Das Herz ist und bleibt der Nachmittag im Kirch-Café des alten Pfarrwitwenhaus. Fünf Frauen gehören zum Team, die jede Woche für leckere Kuchenangebote sorgen. Eine Chefin gebe es nicht. „Renate und Ute sorgen dafür, dass alles klappt. Wir wollten ganz bewusst auch ein Stück Professionalität im Umgang mit unseren Gästen vorweisen. Wir sind sozusagen ehrenamtliche Profis“, beschreibt Sigrid Delventhal das besondere Konzept. Und ihr Mann fügt eine weitere Besonderheit hinzu. „Wir denken über Gemeindegrenzen hinaus. Wir sehen das Potenzial. Und letztlich geht es hier bei uns immer um das Gemeinschaftsgefühl. Hier wird man als Gast betütelt.“ Darum würden auch zunehmend kleine Geburtstagsrunden kommen. Wirtschaftliche, aber familienfreundliche Preise habe man stets im Auge gehabt, sich dabei aber nie als Konkurrent zu den Profis gesehen. „Bei uns verdient keiner, aber hier gewinnen alle“, bringt es Sigrid Delventhal auf den Punkt.

Alles, was von den Einnahmen übrig bleibt, bleibt auch in der Gemeinde. Zum einen werde so der Erhalt des Gebäudes sichergestellt. Außerdem würde notwendige Ausrüstung für die Feste in der Gemeinde finanziert. Alles werde hier durch die Arbeit vieler ehrenamtlicher Hände erwirtschaftet.

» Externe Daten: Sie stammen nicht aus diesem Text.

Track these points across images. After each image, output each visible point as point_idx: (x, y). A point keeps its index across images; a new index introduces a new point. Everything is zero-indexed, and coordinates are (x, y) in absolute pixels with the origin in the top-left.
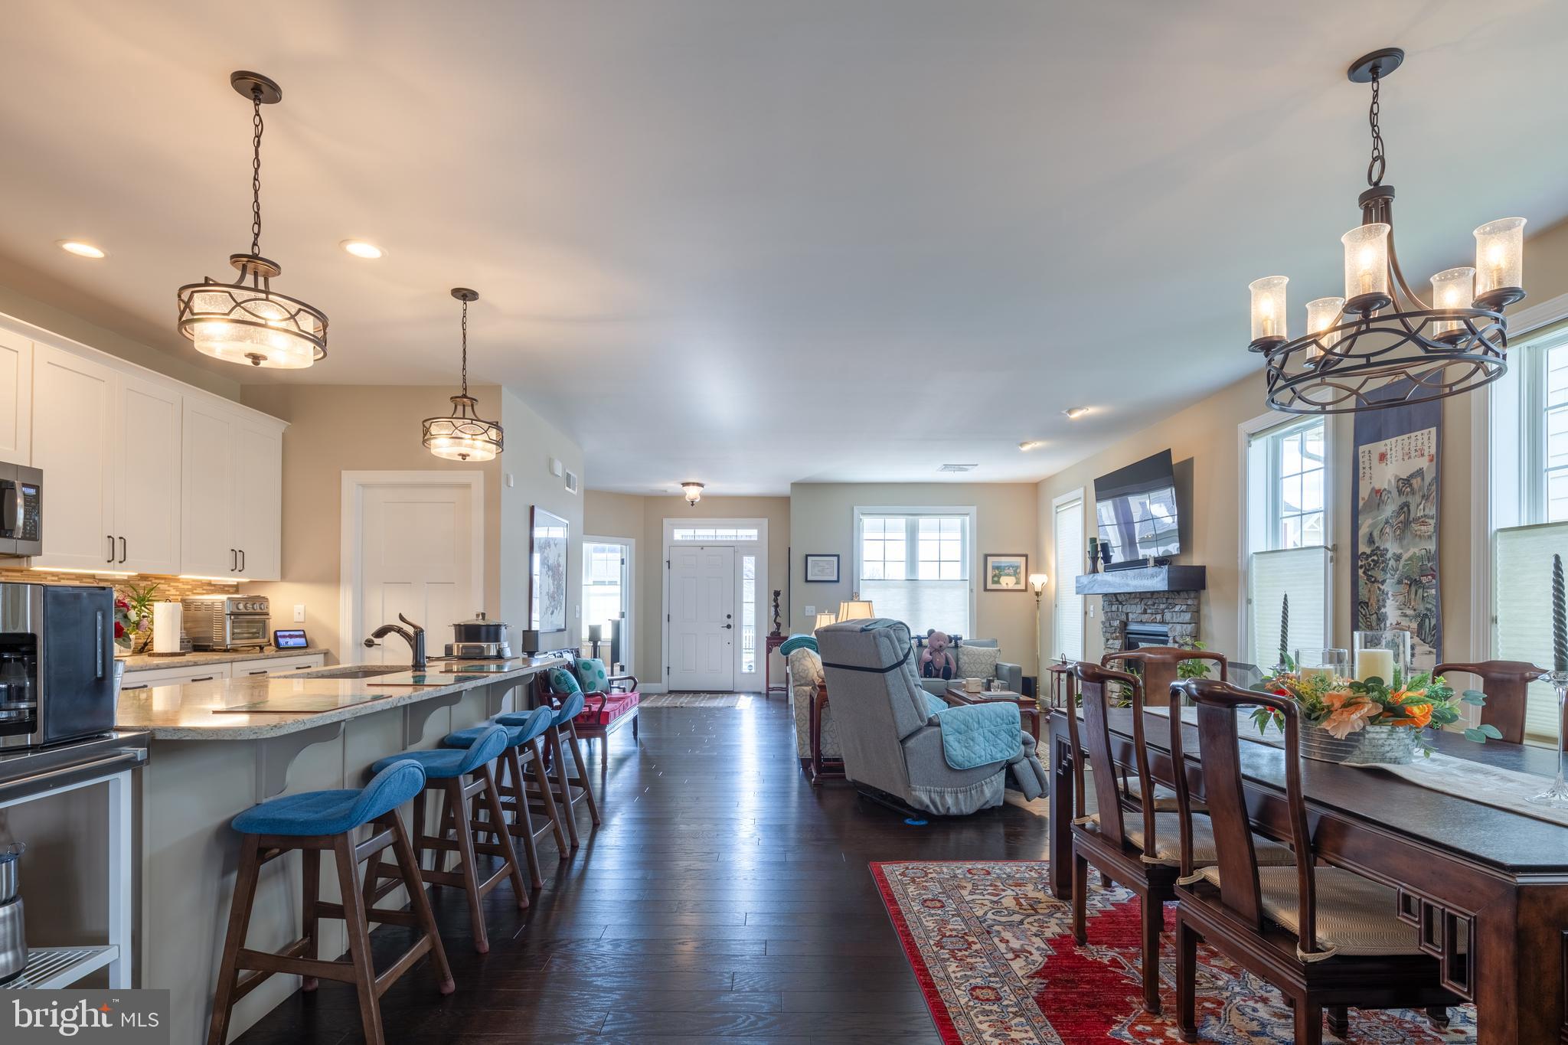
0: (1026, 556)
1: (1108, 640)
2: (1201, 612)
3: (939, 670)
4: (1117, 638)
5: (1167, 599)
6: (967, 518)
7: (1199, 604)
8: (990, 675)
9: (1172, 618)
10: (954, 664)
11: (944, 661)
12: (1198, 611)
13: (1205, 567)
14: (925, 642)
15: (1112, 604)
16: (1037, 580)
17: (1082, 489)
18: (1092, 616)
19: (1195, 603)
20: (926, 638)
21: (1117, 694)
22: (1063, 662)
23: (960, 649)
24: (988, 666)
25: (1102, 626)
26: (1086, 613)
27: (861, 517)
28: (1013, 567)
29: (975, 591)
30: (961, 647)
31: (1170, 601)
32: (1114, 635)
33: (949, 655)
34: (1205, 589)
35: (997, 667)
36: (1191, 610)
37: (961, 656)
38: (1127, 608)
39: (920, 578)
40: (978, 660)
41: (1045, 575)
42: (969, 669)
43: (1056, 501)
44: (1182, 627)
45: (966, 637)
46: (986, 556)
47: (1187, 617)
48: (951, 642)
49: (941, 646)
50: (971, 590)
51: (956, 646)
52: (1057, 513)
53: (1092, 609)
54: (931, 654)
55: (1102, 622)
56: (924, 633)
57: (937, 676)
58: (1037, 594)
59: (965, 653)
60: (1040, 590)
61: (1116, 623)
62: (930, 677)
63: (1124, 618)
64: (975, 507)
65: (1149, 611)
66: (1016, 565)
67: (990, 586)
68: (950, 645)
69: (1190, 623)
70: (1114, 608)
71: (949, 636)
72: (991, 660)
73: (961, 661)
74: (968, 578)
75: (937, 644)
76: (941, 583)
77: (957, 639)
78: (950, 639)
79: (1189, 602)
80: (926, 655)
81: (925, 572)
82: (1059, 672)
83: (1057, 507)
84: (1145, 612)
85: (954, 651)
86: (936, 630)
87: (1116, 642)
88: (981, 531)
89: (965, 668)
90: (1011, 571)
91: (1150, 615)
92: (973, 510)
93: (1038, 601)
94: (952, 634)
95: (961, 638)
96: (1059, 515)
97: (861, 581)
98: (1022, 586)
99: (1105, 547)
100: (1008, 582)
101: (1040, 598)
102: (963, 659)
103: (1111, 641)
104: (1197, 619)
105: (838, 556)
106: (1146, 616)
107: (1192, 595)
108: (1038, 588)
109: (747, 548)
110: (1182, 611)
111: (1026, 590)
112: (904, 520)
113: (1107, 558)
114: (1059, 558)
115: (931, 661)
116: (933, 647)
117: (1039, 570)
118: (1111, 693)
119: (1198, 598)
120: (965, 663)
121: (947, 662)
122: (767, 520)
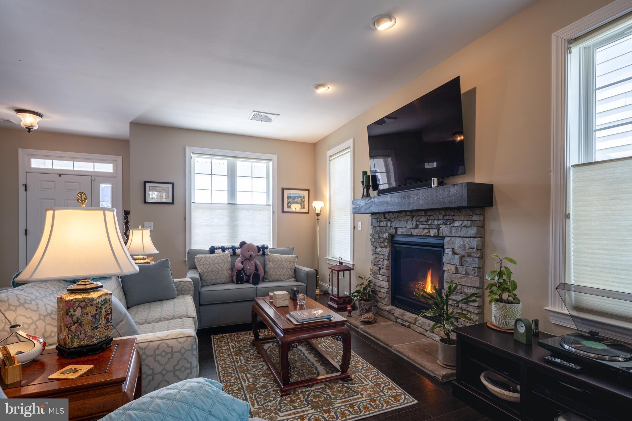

Am bewährten Konzept soll sich auch nach 20 Jahren nichts ändern. Wer bei den musikalischen Grillabenden auf der Kirchwiese essen und trinken möchte, hat Gelegenheit zum zusätzlichen Klönschnack mit anderen Menschen, die sich mit ihm vor dem Grill oder an der Getränkequelle angestellt haben. Und eine Besonderheit macht das paradiesische Fleckchen Erde an der Kirche auch noch aus. „Auch die Musiker genießen diesen besonderen Ort für ihre Auftritte“, verweist Meinerdingens Pastor darauf, dass bisher noch nie eine Gruppe Gage verlangt hat – natürlich außer der vom Pastor gegrillten Bratwurst.